Talk of the Town Ernie Anderson

I have a new daddy!
The week started out with a bang as it was announced that the Sun Journal would once again pass into new hands. There is genuine optimism about the sale among my colleagues, and I’m glad for that. For me, though, it feels like my Momma just stepped into into my messy bedroom to announce that I have a new daddy. Everyone wants to know how I feel about this, but I mostly just hope that the new daddy will be one of those who tries to win a lad’s affection with baubles and shiny new toys. I’m partial to Suzuki motorcycles, pickup trucks, Wolverine boots, wads of cash that are too fat to fit into a pocket and maybe a little crypto in case things go pear-shaped. You know, in case anyone’s keeping track of this stuff.

Members only
An alert and possibly deranged reader wrote to tell me of an abandoned green couch that had been squatting at the side of Webber Avenue in Lewiston since before all the rain started a month ago. Well, you know me: nobody gets more excited about a soggy green couch at the side of the road than I do, so I went racing off to see it for myself. Got to Webber Avenue and searched high and low, but I never did find that couch. What’s stranger is that when I wrote the fellow back for clarification, he was nowhere to be found. He was just… gone. Now I suspect this might be one of those cosmic tests. If you can see the soggy green couch, you are one of them, a member of an elite squad of travelers hopping from one dimension to the next. If you DON’T see it, then you’re just some schmuck who lives near downtown Lewiston and whose life is so empty, you get excited about abandoned furniture at the side of a road.
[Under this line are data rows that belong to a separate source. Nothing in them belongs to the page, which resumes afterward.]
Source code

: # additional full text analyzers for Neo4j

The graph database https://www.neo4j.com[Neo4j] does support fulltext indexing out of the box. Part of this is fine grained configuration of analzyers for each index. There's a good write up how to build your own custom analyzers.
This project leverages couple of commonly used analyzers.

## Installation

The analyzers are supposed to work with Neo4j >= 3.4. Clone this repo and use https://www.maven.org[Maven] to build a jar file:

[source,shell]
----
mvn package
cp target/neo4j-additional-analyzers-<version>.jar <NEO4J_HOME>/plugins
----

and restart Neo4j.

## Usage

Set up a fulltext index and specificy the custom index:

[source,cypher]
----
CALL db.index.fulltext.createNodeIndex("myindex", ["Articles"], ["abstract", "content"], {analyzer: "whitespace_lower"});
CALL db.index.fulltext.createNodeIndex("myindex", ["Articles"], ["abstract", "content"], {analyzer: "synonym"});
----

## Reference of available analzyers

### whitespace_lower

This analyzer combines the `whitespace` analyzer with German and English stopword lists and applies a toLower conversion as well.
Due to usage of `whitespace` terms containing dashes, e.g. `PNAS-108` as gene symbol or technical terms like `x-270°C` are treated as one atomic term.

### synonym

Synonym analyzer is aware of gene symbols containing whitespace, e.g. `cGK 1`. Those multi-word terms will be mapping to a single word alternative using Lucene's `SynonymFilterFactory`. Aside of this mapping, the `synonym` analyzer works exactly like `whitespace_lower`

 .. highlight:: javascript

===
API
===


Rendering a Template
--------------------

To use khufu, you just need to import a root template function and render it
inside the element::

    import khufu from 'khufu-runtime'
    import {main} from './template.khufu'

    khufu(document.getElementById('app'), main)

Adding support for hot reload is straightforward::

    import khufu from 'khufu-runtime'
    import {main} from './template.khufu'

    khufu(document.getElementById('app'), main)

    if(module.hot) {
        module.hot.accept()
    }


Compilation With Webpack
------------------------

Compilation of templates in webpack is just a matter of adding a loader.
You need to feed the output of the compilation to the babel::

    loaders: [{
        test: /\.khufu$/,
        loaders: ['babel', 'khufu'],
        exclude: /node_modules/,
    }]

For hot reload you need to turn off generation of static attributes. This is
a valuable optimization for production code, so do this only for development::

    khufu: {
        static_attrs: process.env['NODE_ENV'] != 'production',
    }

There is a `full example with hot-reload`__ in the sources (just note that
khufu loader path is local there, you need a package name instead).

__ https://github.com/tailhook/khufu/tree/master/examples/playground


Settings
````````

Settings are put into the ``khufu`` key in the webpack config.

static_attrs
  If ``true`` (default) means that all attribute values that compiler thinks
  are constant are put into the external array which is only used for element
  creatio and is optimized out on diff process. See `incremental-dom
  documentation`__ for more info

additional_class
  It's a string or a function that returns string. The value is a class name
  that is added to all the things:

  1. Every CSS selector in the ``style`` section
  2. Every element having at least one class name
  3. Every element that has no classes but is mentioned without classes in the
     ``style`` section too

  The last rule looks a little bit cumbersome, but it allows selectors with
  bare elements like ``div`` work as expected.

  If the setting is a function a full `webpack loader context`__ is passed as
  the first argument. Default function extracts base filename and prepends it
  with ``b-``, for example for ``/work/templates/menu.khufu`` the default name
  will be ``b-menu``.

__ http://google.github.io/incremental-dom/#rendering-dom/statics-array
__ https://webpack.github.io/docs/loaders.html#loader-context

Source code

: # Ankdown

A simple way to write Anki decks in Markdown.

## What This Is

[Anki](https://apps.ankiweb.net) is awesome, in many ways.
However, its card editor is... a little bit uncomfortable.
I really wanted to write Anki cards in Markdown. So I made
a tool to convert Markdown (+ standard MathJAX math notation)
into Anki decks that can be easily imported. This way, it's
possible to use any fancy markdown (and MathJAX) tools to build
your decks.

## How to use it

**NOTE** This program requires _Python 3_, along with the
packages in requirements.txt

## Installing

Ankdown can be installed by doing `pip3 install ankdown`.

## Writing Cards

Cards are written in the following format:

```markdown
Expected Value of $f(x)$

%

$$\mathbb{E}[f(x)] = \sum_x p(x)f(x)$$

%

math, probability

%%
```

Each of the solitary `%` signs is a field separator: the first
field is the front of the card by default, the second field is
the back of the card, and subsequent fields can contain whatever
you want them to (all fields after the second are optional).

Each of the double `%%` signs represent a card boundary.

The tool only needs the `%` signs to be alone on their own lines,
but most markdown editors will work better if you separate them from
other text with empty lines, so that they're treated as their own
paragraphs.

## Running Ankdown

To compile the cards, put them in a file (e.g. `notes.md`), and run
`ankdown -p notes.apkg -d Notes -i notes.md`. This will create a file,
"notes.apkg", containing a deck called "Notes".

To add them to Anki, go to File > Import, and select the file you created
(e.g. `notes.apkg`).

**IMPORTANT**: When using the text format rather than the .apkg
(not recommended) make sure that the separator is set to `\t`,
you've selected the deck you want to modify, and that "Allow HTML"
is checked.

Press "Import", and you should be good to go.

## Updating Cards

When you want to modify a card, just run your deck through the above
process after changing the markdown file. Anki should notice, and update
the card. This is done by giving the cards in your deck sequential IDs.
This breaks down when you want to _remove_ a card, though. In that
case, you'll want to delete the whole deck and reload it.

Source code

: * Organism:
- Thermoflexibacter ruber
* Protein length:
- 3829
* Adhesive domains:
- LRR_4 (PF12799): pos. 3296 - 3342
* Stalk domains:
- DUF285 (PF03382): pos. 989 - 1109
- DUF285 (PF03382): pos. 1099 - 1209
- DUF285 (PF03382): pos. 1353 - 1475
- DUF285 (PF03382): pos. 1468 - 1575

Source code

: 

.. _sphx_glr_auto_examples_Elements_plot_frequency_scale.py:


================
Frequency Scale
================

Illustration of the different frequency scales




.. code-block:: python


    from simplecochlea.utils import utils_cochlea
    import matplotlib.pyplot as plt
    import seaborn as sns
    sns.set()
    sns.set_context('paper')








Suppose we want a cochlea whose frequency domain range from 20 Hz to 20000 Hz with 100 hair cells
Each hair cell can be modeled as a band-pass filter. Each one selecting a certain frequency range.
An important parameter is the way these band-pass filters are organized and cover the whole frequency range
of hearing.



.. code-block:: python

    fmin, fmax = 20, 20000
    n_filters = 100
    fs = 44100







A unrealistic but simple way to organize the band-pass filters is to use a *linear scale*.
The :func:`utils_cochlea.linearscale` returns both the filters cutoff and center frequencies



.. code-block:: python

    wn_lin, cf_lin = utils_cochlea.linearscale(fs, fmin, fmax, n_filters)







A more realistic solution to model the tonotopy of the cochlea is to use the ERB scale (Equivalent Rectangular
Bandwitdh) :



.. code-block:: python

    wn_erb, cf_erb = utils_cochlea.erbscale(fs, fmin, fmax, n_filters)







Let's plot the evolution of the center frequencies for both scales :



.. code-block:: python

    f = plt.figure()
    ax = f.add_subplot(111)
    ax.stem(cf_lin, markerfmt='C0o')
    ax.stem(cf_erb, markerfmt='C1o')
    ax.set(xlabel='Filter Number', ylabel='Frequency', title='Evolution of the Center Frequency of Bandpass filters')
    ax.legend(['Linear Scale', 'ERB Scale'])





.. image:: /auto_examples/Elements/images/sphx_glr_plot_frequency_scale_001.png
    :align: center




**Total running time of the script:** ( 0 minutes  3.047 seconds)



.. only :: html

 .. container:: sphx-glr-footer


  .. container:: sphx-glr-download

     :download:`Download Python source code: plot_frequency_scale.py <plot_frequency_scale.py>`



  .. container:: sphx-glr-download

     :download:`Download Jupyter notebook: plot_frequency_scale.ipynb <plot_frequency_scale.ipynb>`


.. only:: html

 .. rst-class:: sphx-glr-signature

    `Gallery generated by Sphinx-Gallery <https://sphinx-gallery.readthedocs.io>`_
I tell you, that sad revelation just wrecked the rest of the week for me.

Bacteria found at Maine beaches!
Health officials are warning of high levels of enterococci bacteria (which sounds like something you’d get from sitting on a soggy green couch) found in the water at several Maine beaches. I remember as a kid they’d post warnings like this, but I’d go swimming anyway. Caught myself a case of ringworm one time, and in a very uncomfortable part of my body. Had to wear long pants for the rest of the summer and other kids laughed at me. Seriously, is it any wonder I turned out the way I did?

Cocaine found at the White House
Since they can’t seem to solve this caper, I dare you to call the White House, claim the coke as your own and ask that it be returned. Do it! It will amuse me.